Bill Yenne’s latest nonfiction work on World War II tells the dramatic and inspiring story of the Flying Tigers, the swash-buckling group of American fighter pilots, known officially and more mundanely as the American Volunteer Group, who took it to air and ground forces of Japan in China during the early days of World War II (early days for America at least — the Japanese had been messing with China since 1931). No less than Winston Churchill compared the Tigers to the RAF fighter pilots who saved the United Kingdom during the Battle of Britain, which took place just a year or so before the Tigers went into action and pounded lumps on much larger and better supplied Japanese air forces.

--- EXERCISE ---
Carry on the review of Bill Yenne's book on the Flying Tigers, picking up right after its final sentence.

--- STORED DATA ---
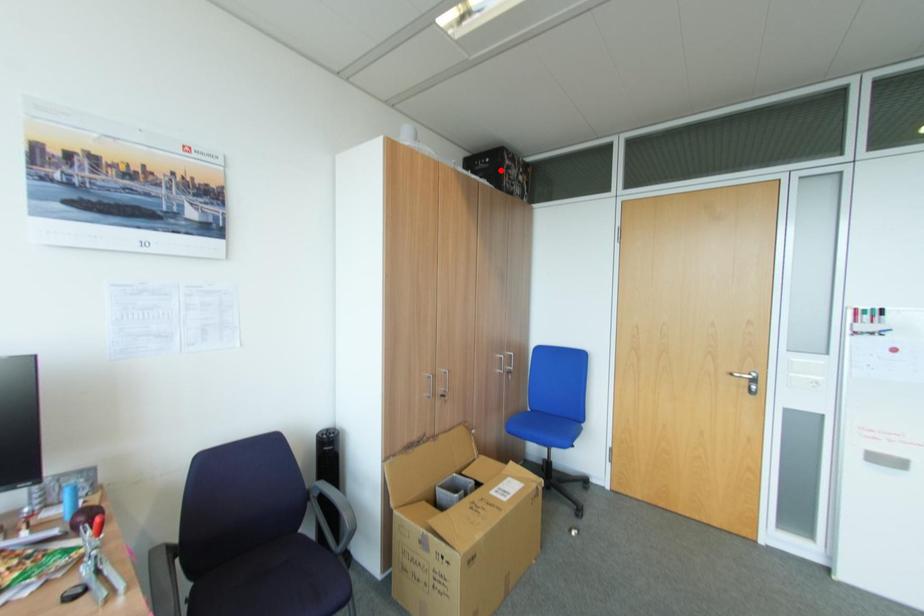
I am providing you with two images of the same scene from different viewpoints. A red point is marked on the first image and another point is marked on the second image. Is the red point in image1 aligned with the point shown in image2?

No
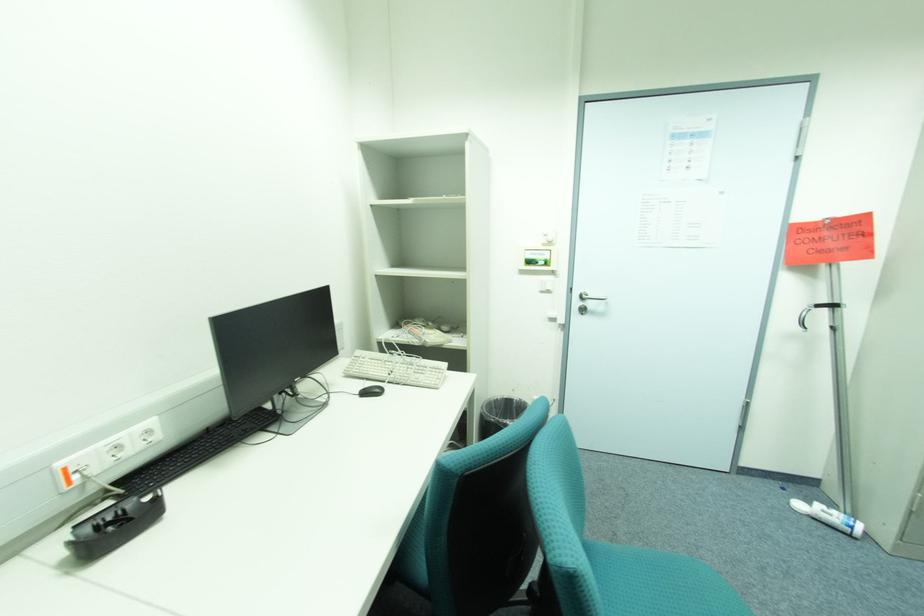
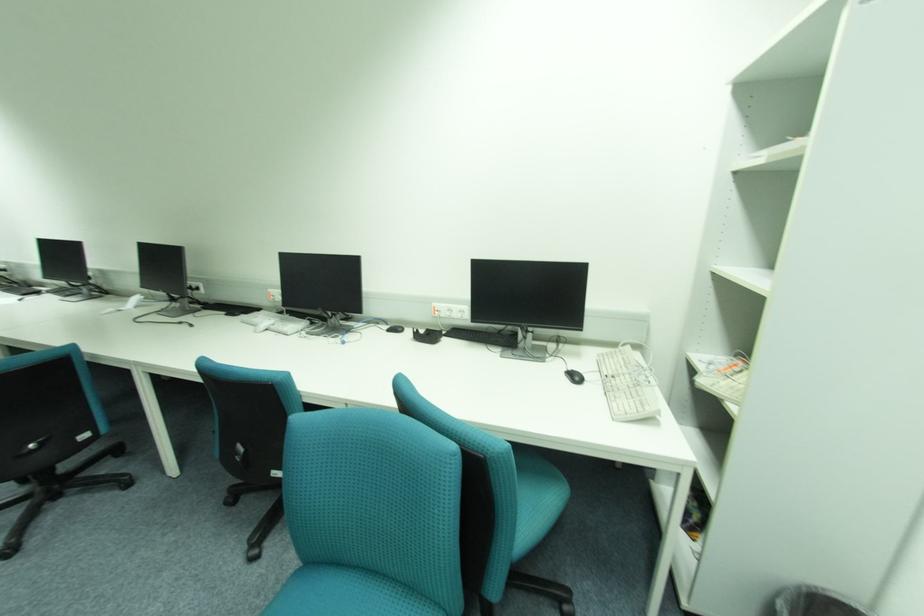
In the second image, find the point that corresponds to the point at 420,373 in the first image.

(631, 392)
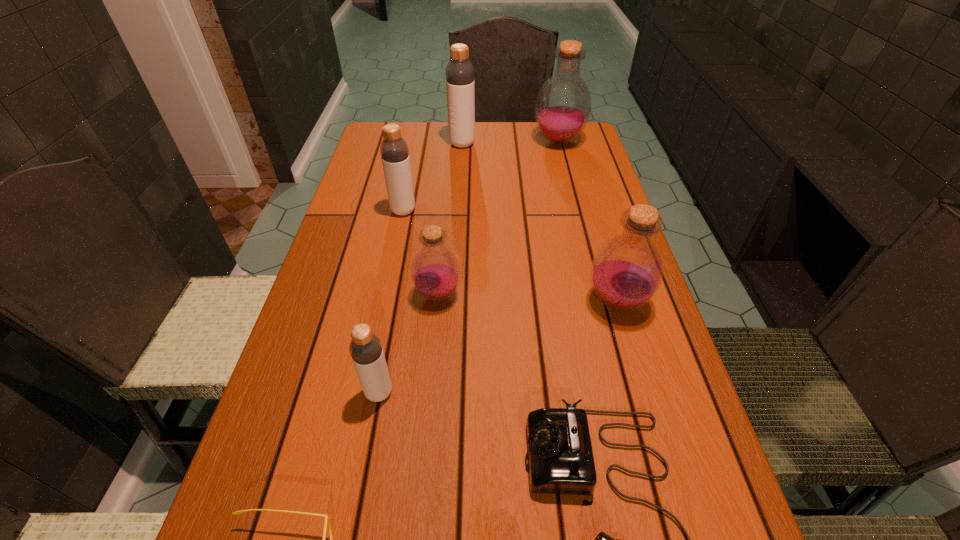
Locate an element on the screen. The image size is (960, 540). free spot between the leftmost purple bottle and the second biggest purple bottle is located at coordinates (527, 298).

Locate an element on the screen. vacant area that lies between the smallest gray bottle and the farthest purple bottle is located at coordinates (468, 267).

Locate an element on the screen. The height and width of the screenshot is (540, 960). unoccupied area between the fourth nearest bottle and the biggest gray bottle is located at coordinates (433, 177).

The height and width of the screenshot is (540, 960). I want to click on vacant area that lies between the second smallest purple bottle and the biggest gray bottle, so click(540, 222).

The width and height of the screenshot is (960, 540). Find the location of `free space that is in between the biggest purple bottle and the second smallest purple bottle`. free space that is in between the biggest purple bottle and the second smallest purple bottle is located at coordinates (588, 221).

This screenshot has width=960, height=540. I want to click on object that stands as the closest to the sixth farthest object, so [435, 271].

Find the location of a particular element. The image size is (960, 540). the seventh closest object to the second biggest purple bottle is located at coordinates (460, 85).

Where is `the third closest bottle to the shortest object`? This screenshot has height=540, width=960. the third closest bottle to the shortest object is located at coordinates (626, 272).

Select which bottle is the second closest to the leftmost purple bottle. Please provide its 2D coordinates. Your answer should be formatted as a tuple, i.e. [(x, y)], where the tuple contains the x and y coordinates of a point satisfying the conditions above.

[(394, 151)]

Select which gray bottle is the second closest to the farthest purple bottle. Please provide its 2D coordinates. Your answer should be formatted as a tuple, i.e. [(x, y)], where the tuple contains the x and y coordinates of a point satisfying the conditions above.

[(394, 151)]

--- RESPONSE TO THIS TASK ---
These civilian warriors, trained in the U.S. Army, Navy, or Marines before resigning their commissions to go to China, were members neither of the American nor Chinese air force, making them outlaw pilots. Outlaw or no, they seriously slowed the ongoing annexation of China by military forces of Japan, and provided some of the few things Americans could cheer about in the early days of the Pacific war. They also produced some aces (five or more air combat victories) and heroes, not least being top Tiger Claire Chennault, who carried the honorary title of “Colonel” while creating and leading the AVG (the Tigers didn’t use military ranks) and who became a real general after the AVG was folded into the U.S. Army Air Forces in the summer of 1942.

The story of the Tigers — by the way, no one seems to know where the name came from, and those were shark’s teeth, not tiger teeth, painted on the front of the AVG’s P-40s — was even more dramatic than the 1942 John Wayne movie of the same name (not one of the Duke’s best). In roughly 50 major aerial battles, the Tigers accounted for more than 200 confirmed Japanese planes shot down. With likely victories, the number could have been twice this. They also destroyed countless Japanese aircraft on the ground in strafing missions. This remarkable total was attained while the Tigers lost only ten planes in combat, even though outnumbered by four to one or more in most engagements.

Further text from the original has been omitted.